Miguel Santana, who reports to both the mayor and the City Council, will stay on as chief administrative officer, playing a crucial role in drafting Garcetti’s first budget and leading contract talks with unions for thousands of city workers.
Santana’s approach to balancing the budget has irked union leaders. During this year’s mayoral campaign, labor leaders made clear they hoped the winner would dump Santana.
But Garcetti, a staunch liberal when on the council, embraced the layoffs and benefit cuts as proof that he would show fiscal restraint as mayor.
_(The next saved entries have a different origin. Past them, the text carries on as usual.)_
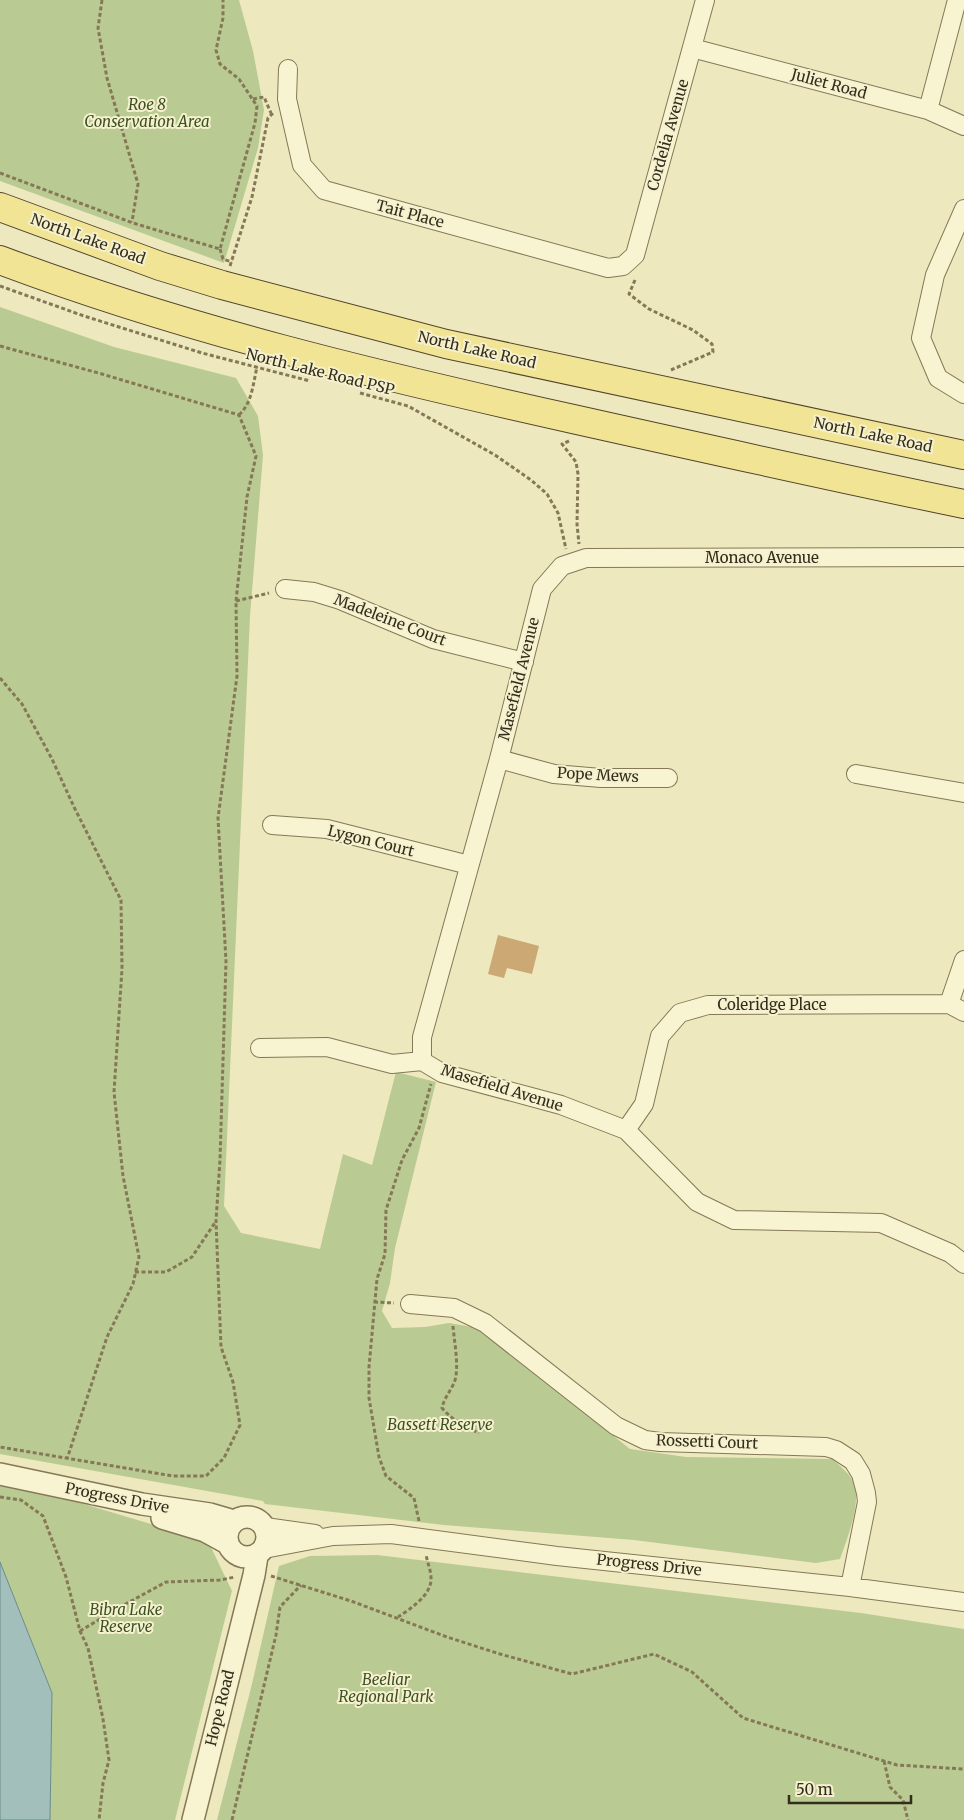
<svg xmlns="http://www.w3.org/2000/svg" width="964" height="1820" viewBox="0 0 964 1820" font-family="Merriweather,serif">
<rect width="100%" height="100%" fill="#ede8be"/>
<path fill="#baca93" d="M0,0h239l14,51 11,59 -6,38 -34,115 -224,-82z
M0,307l114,40 122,31 22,38 5,39 -13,161 -26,590 17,27 79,16 23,-95 29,11 24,-93 40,10 -41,166 -5,35 -8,28 10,17 33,-1 24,-4 23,4 14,7 144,115 56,8 146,2c9,8 20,16 23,27 5,20 -8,53 -15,73l-24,4 -182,-23 -190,-15 -179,-21 -2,-3 -263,-47z
M0,1479l208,62 24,50 -57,229h-125l2,-127 -52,-131z
M377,1555l484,58 103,16v191h-747l35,-136 27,-118 31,-10z"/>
<path fill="#a2bfbb" stroke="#698c8a" d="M0,1562l52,131 -2,127h-50z"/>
<path fill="#cba874" d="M498,935l41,11 -7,28 -25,-6 -3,10 -16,-4z"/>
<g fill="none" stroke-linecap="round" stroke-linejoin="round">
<g stroke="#857857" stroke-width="20">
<path id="minor" d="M692,48l236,62 36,16
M288,69l-1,30 15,66 22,25 284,78 15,-2 12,-11 70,-255
M928,110l29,-110
M964,209l-29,66 -14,63 17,40 26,16
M964,557l-378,1 -24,8 -20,23 -43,170 -77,278v24l20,12 119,32 65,25 71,72 37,18 147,3 69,30 14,11
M285,589l29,3 26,8 93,39 91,23
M499,759l55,15 47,4h67
M856,774l108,19
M272,825l55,4 142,36
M949,1004l15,-44
M260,1048l67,-1 65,17 30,-3
M626,1130l18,-26 16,-68 20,-23 28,-8 241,-1 15,8
M410,1304l44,4 31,15 131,103 29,14 15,2 166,5 10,3 17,11 8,13 5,19 1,9 -17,85
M265,1527l50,7
M264,1549l69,-13 58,-2 166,22 293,31 114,15"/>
</g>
<g stroke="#857857" stroke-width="24">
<path id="tertiary" d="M0,1474l142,30 68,10 24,7
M227 1537a20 20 0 1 1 40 0a20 20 0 1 1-40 0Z
M162,1518l43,13 22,12
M193,1820l61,-245 3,-19"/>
</g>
<g stroke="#52452c" stroke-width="30">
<path id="primary" d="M0,207l160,59 62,19 224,59 518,111
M0,260c186,70 380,116 573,159 130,29 260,58 391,85"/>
</g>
<path stroke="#857857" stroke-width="3" stroke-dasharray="4 2.5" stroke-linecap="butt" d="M102,0l-4,28 9,50 31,106 -6,38
M253,99l11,-2 7,16
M0,173l133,50 87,26 35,-126 2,-17 -18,-27 -19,-15 -4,-14 7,-32v-18
M220,249l3,10 9,3
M230,266l22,-69 16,-79 6,-6
M635,280l-6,14 20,15 44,21 19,14 1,8 -42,18
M0,286l84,30 118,37 108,28
M0,346l102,28 137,41 17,41 -9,41 -11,104 1,75 -19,142 8,143 -6,199 -4,61 5,126 12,35 7,43 -16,33 -18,18h-33l-173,-29
M360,393l48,13 87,49 36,25 16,14 11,19 8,36
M239,415c13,-12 14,-31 18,-48
M569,441l-7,3 14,18 2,12 -1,50 2,20
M236,601l33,-8
M0,678l22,26 30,55 22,48 47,93 1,69 -8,123 9,84 16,81 -6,27 -26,53 -40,122
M135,1272h31l26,-15 24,-36
M374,1302l20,1
M453,1326c1,15 7,43 1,57 -4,9 -10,15 -12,25 10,12 23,19 37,25
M0,1497l21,3 22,16 23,61 14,54 8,17 15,71 6,41 -6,23 -4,37
M419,1521l-5,-23 -28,-22 -7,-19 -10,-59v-31l8,-88 8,-25 1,-44 16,-50 17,-32 12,-44
M271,1576l80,25 96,36 53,17 72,20 82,-20 38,18 51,46 154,47 67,4
M398,1617c12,-8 34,-22 33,-39 0,-8 -4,-16 -5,-24
M80,1631l42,-25 44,-24 54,-2 15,-3
M884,1761l6,26 13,13 5,20
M232,1820l44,-185 4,-28 21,-22"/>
<use href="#minor" stroke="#f8f4d1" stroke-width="18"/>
<use href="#tertiary" stroke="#f8f4d1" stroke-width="21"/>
<use href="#primary" stroke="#f1e595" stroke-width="28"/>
</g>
<g text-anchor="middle" stroke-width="4" stroke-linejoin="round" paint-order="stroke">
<g font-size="15" fill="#342c1c" stroke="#f5f1ce">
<text transform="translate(829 84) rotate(15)" y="5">Juliet Road</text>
<text transform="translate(668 135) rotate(-74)" y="5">Cordelia Avenue</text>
<text transform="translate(410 214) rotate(15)" y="5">Tait Place</text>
<text transform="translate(88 239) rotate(20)" y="5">North Lake Road</text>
<text transform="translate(477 350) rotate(13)" y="5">North Lake Road</text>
<text transform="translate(320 372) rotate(14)" y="5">North Lake Road PSP</text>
<text transform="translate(873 435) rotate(12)" y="5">North Lake Road</text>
<text x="762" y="563">Monaco Avenue</text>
<text transform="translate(390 620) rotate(21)" y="5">Madeleine Court</text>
<text transform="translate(519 679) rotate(-76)" y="5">Masefield Avenue</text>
<text transform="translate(598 775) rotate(3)" y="5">Pope Mews</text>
<text transform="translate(371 841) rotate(14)" y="5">Lygon Court</text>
<text x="772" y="1010">Coleridge Place</text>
<text transform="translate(502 1088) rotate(17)" y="5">Masefield Avenue</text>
<text transform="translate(707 1442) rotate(2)" y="5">Rossetti Court</text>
<text transform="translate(117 1498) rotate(11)" y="5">Progress Drive</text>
<text transform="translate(649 1565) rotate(6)" y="5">Progress Drive</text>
<text transform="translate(220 1708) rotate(-76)" y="5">Hope Road</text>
</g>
<g font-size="15" font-style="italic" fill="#3c5123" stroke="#f5f1ce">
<text x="147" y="110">Roe 8<tspan x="147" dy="17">Conservation Area</tspan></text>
<text x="440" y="1430">Bassett Reserve</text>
<text x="126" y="1615">Bibra Lake<tspan x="126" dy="17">Reserve</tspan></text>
<text x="386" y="1685">Beeliar<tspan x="386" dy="17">Regional Park</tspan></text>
</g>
</g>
<path d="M789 1795v8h122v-8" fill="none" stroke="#342c1c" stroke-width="2.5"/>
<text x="796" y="1795" font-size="15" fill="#342c1c" stroke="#f5f1ce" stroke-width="4" paint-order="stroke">50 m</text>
</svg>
That strategy proved effective in a race against labor’s preferred candidate, Wendy Greuel.
“We feel that Miguel will be a strong partner in Mayor Garcetti’s work to balance our budget and make sure that city departments are able to deliver quality service,” Garcetti spokseman Yusef Robb said.
Despite a rebound in tax collections, Santana told his staff in a memo Monday that there remained “significant uncertainty and risk in our current fiscal situation due to the vulnerable economy, unsettled litigation, and expenditure growth that continues to eclipse gains in revenue."
“Our job going forward is to identify and mitigate these risks,” Santana wrote.
Most outspoken about labor's dislike for Santana was a leader of Local 721 of the Service Employees International Union, which represents 10,000 city workers.
“We're disappointed that the mayor chose to keep him because of the arbitrary and heavy-handed way [Santana] has dealt with city workers,” said Local 721 steward Tim Butcher, a truck driver with the Bureau of Street Services. “When L.A. was in financial trouble, he discounted every proposal we made to fix it. He was too closed-minded and unmoving, and it resulted in cuts to city services.”
In an interview, Santana said he took direction from the mayor and the council, whose budget choices went a long way toward addressing the city’s chronic budget shortfalls.
“That would not have happened,” he said, “if management wasn’t willing to raise some difficult questions and put them on the table and go through the difficult back-and-forth that’s necessary to make progress.”
Tension between Santana and Garcetti erupted over the summer when the chief administrative officer urged the new mayor to quickly approve a contract with a union for Department of Water and Power workers. The union, the International Brotherhood of Electrical Workers, had spent heavily on campaign advertising for Greuel, and Garcetti insisted on more concessions -- some of which he ultimately won.
Santana said Monday that Garcetti had “made a good deal better.”
“It was a very good outcome,” he said, “and I think the process was exactly what it needed to be to get there.”